The CISA official said that it is not good enough to say, “we do a background check. We do it every seven years.” Rather, continuous evaluations of employees are needed.
Harrell recognizes power industry efforts
Harrell also highlighted the steps that the electricity sector has taken on the security front.
“This industry has mandatory cyber security standards. They have the design basis threat,” he noted.
In addition, Harrell noted that “we’re about to do the fifth iteration of the grid security exercise.” GridEx V will take place Nov. 13-14.
Also, through the ESCC, the American Public Power Association, the Edison Electric Institute, the National Rural Electric Cooperative Association and others that comprise a number of CEOs in the sector, “they have really moved the needle when it comes cyber security, physical security issues for the grid.”
Meanwhile, Joy Ditto, president and CEO of the Utilities Technology Council (UTC), noted that in the 1980s, “we started to get into the digital world and utilities pretty rapidly started putting digital communications on top of their existing communications network.”
This allows “us to collect data on the grid. SCADA systems are kind of the first and greatest example of that type of technology layered on to the grid.” The networks were controlled by utilities for the most part.
“The nature of the digital overlay on to our existing networks varies by utility. As we progressed into today’s technology, we have other types of technologies that we have layered on to our networks,” she said, such as sensors and phasor measurement units, which are used for a variety of ways to collect information about how the grid is operating.
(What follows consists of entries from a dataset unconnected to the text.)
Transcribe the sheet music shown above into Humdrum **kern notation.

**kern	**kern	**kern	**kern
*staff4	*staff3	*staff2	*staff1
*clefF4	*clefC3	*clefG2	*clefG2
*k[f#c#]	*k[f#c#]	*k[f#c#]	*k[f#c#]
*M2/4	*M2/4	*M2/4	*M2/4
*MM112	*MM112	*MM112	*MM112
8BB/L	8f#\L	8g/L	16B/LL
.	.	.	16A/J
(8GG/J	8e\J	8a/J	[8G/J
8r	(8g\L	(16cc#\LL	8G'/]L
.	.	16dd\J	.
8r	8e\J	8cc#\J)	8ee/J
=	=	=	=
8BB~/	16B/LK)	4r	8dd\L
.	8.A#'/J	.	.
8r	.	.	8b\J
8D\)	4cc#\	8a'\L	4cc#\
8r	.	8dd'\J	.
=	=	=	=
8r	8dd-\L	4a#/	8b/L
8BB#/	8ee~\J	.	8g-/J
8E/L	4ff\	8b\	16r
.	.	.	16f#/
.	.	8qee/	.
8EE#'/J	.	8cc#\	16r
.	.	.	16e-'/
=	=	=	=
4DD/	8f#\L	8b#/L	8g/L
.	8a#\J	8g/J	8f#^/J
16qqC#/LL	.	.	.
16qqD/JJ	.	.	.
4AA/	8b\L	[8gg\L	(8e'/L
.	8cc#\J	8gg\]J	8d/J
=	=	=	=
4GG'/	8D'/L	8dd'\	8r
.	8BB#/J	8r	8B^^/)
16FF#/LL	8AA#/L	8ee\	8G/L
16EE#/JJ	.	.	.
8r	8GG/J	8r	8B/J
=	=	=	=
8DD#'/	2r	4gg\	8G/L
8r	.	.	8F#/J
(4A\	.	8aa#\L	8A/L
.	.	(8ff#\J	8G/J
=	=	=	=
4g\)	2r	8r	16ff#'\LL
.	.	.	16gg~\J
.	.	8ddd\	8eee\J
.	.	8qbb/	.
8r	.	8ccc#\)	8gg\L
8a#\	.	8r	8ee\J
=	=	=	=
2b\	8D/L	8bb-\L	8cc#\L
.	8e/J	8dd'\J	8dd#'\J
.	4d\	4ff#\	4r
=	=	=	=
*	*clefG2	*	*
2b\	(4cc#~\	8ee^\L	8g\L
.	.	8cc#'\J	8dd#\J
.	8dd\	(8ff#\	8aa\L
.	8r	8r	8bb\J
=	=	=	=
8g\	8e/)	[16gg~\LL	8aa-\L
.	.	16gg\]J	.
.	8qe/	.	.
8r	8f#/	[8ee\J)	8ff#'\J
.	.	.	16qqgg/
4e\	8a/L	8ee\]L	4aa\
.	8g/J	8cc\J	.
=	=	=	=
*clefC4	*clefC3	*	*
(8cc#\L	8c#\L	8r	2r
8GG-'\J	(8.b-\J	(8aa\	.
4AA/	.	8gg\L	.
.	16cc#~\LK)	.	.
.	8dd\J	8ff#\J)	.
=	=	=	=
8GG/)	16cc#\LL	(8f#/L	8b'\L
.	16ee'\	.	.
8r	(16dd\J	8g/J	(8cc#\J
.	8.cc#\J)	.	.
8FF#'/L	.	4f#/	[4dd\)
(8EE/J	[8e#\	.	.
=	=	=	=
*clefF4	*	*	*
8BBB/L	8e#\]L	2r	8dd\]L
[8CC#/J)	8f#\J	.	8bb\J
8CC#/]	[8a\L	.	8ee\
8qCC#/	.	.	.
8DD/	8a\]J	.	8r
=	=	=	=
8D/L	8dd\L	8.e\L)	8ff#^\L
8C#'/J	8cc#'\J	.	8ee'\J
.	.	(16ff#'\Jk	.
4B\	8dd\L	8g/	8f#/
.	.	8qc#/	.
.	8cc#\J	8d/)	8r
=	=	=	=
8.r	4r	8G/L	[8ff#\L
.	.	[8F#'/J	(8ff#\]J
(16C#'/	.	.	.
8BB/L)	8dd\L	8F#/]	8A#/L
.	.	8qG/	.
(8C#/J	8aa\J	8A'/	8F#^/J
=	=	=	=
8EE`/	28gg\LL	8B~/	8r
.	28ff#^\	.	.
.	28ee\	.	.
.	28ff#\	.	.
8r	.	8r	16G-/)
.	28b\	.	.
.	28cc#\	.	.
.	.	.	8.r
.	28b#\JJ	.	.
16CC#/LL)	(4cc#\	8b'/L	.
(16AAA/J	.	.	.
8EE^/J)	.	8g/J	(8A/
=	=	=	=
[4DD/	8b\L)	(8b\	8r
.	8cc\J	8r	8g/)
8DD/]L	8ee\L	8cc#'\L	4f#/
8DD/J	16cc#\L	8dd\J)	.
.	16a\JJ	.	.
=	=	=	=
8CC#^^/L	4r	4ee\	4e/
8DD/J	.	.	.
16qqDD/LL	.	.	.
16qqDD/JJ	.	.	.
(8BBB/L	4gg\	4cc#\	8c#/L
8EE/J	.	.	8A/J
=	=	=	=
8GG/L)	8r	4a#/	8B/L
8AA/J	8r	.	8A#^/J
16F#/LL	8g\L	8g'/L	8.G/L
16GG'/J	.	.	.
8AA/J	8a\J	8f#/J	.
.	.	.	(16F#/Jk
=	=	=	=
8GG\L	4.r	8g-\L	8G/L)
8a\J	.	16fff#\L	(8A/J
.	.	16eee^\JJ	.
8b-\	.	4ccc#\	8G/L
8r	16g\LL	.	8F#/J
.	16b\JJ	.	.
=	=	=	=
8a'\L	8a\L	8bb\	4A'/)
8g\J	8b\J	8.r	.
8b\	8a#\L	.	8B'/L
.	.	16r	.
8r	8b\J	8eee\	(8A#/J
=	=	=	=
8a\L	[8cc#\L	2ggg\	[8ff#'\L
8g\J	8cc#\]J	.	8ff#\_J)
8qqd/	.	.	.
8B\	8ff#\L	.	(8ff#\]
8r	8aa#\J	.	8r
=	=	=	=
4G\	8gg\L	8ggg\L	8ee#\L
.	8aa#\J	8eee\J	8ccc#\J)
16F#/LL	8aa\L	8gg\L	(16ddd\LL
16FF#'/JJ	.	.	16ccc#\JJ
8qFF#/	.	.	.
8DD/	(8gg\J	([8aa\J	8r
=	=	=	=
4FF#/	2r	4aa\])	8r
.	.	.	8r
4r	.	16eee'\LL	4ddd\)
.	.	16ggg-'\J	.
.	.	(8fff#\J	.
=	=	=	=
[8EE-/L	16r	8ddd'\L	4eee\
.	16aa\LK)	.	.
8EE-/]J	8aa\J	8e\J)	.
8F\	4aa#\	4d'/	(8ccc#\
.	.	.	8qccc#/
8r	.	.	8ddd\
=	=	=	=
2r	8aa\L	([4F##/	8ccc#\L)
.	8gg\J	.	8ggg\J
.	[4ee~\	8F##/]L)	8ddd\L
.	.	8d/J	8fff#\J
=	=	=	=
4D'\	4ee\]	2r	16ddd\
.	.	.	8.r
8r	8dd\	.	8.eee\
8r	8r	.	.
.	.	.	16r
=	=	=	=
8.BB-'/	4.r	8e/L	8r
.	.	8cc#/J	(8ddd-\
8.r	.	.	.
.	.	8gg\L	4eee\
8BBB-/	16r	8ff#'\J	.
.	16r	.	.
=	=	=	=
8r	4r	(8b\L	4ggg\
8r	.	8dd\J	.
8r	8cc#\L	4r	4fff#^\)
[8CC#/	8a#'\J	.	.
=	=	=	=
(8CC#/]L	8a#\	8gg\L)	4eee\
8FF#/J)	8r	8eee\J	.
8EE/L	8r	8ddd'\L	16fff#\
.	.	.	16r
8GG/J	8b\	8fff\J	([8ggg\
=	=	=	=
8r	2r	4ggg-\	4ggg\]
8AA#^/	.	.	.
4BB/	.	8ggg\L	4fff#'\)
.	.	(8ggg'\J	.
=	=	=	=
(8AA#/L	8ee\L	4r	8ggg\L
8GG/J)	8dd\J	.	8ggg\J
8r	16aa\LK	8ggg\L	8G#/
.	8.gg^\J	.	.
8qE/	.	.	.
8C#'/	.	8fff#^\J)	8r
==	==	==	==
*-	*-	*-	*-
“I would argue that if we did not have this digital overlay on our grids,” it would be difficult to integrate variable resources like wind power, utility scale solar and utility scale storage “like we have been able to do.”
With respect to security and resilience, Ditto said that for the most part, “we have greater situational awareness in a blue sky day about our grids because of these communications technologies. We can see our systems better at a more granular level,” along with responding to variability in a more effective way.
“In a sense it’s made us more reliable, maybe even more resilient to regular storms. We harden our communications systems much more than the carriers do,” she said.
UTC is a Washington, D.C.-based trade association that creates a favorable business, regulatory and technological environment for electric, gas, and water utilities of all ownership types, including a number of American Public Power Association members, that own, manage or provide critical utility telecommunications systems.
The American Public Power Association’s Board of Directors recently appointed Ditto as the organization’s new President and CEO effective January 13. Ditto will succeed Sue Kelly, who is retiring in December 2019 after a five-year term as the Association President and CEO.